In 2020, Chechen authorities detained Magamadov and Isayev for activity on opposition messenger chats in support of lesbian, gay, bisexual and transgender (LGBT) people. Police held them for several months in basement cells at a police station, where, according to a criminal complaint filed by the brothers, the police tortured them. They were released without charge after authorities forced them to be filmed in an “apology” video that was published online. After their release, they sought help from the North Caucasus SOS rights group and took refuge in a crisis shelter in the Nizhny Novgorod region.
On February 4, 2021, Chechen authorities kidnapped the brothers from Nizhny Novgorod region of Russia and they resurfaced in Chechnya two days later. Magamadov and Isayev told their lawyer that Chechen police forced them into confessing to aiding an illegal armed group member. Their lawyer was not allowed to see them until their interrogation ended.
On February 22, 2022, Achkhoy-Martanovsky district court of the Chechen Republic imposed the sentences, later upheld on appeal by the Chechnya’s Supreme Court. The brothers’ lawyers are seeking to overturn the conviction.

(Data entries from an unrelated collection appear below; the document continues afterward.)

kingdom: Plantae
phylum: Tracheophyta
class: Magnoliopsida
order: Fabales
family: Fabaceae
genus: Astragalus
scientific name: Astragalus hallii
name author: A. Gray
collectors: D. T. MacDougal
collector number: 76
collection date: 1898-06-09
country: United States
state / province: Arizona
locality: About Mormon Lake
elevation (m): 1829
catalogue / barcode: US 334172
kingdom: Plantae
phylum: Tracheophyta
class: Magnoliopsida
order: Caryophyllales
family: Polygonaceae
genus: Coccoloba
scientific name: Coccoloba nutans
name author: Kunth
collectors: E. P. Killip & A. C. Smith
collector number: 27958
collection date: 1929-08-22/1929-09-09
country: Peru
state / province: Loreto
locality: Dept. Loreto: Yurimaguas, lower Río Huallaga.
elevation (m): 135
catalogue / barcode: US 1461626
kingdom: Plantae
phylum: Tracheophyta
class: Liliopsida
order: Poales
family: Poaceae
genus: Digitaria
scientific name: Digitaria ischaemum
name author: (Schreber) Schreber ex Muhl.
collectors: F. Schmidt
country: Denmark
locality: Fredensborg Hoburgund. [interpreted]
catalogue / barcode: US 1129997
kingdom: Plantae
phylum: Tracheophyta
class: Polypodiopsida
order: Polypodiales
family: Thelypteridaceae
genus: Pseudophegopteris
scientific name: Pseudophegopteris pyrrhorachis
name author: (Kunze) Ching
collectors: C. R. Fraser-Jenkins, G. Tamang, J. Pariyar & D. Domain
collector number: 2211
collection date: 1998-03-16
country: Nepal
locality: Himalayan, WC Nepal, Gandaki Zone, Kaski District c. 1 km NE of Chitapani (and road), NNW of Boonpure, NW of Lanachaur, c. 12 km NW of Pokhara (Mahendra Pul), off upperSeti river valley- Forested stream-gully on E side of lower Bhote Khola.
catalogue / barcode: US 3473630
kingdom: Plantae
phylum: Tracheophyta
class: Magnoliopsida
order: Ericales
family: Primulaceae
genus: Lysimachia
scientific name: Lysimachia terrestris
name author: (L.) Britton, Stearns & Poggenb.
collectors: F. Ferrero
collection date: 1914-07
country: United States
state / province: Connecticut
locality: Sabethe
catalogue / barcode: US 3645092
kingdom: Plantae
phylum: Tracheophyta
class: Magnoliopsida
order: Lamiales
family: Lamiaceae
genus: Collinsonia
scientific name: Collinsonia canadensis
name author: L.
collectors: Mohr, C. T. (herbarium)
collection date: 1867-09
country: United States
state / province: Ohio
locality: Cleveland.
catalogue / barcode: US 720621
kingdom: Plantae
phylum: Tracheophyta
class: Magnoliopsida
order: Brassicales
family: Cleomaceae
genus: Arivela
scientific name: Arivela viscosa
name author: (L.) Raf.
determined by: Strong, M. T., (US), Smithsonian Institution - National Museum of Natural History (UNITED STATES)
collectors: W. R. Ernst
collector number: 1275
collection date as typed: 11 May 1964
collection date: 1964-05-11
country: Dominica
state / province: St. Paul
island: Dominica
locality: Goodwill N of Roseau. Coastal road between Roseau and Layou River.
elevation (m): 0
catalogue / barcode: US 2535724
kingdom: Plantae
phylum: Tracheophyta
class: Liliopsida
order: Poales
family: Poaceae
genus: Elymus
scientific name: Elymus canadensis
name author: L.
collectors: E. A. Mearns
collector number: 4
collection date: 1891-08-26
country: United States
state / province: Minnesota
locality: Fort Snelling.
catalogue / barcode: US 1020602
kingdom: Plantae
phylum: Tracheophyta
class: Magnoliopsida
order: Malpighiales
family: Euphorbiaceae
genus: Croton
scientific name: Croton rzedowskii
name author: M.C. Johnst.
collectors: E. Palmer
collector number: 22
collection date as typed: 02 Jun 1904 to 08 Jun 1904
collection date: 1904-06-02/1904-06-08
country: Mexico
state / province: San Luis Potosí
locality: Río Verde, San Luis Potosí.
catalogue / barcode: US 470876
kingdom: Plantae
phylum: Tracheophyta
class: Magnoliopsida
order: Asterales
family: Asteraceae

The defense filed criminal complaints about the brothers’ mistreatment in 2020 and during their pre-trial detention, but the authorities declined to investigate.
Russia’s leading rights group Memorial considers Magamadov and Isayev to be political prisoners, in light of the insufficient and questionable evidence, coercion under torture, and other blatant due-process violations against them, the brothers’ opposition activism, and the broader pattern of abuses against LGBT people in Chechnya.
The brothers were members of the “Osal nakh 95” group on Telegram, where they criticized Chechen authorities. Several of the group’s other members had also been forced, presumably by Chechen law enforcement, into recording apologies for their activity on the channel.
The torture, kidnapping and prosecution against Isayev and Magamadov is just one example of the brutal campaign against dissent in Chechnya, Human Rights Watch said. In 2020, state agents kidnapped and tortured Salman Tepsurkayev, the moderator of a popular anti-government social media group, 1ADAT, as found by the European Court of Human Rights in the case he brought to the court. In August 2022, 1ADAT and Team Against Torture, a prominent Russian human rights group, reported that Tepsurkayev had been killed in 2020. Chechen courts banned the group’s activities as “extremist.”
The authorities also abducted dozens of relatives of 1ADAT members who had fled Russia. In January 2022, Chechen police abducted Zarema Mussaeva, the mother of Ibragim Yangulbaev, one of 1ADAT’s leaders, from her Nizhny Novgorod apartment, claiming she was a witness in a fraud case. They took her to Chechnya and falsely charged her with using violence against a police officer. The next day, Ramzan Kadyrov, head of the Chechen Republic, on his Telegram channel threatened the whole Yangulbaev family with prison and death. Other high-profile Chechen law enforcement officials also publicly threatened to murder them. At the time of writing, Mussaeva remains in jail pending trial.
Chechen authorities regularly and violently persecute people they presume to be LGBT. Lack of any effective investigations into the widely documented illegal detentions and torture serves to encourage this practice. Key international actors should continue to press Moscow to put an end to persecution of LGBT people and critics of the government in Chechnya and ensure justice for survivors, Human Rights Watch said.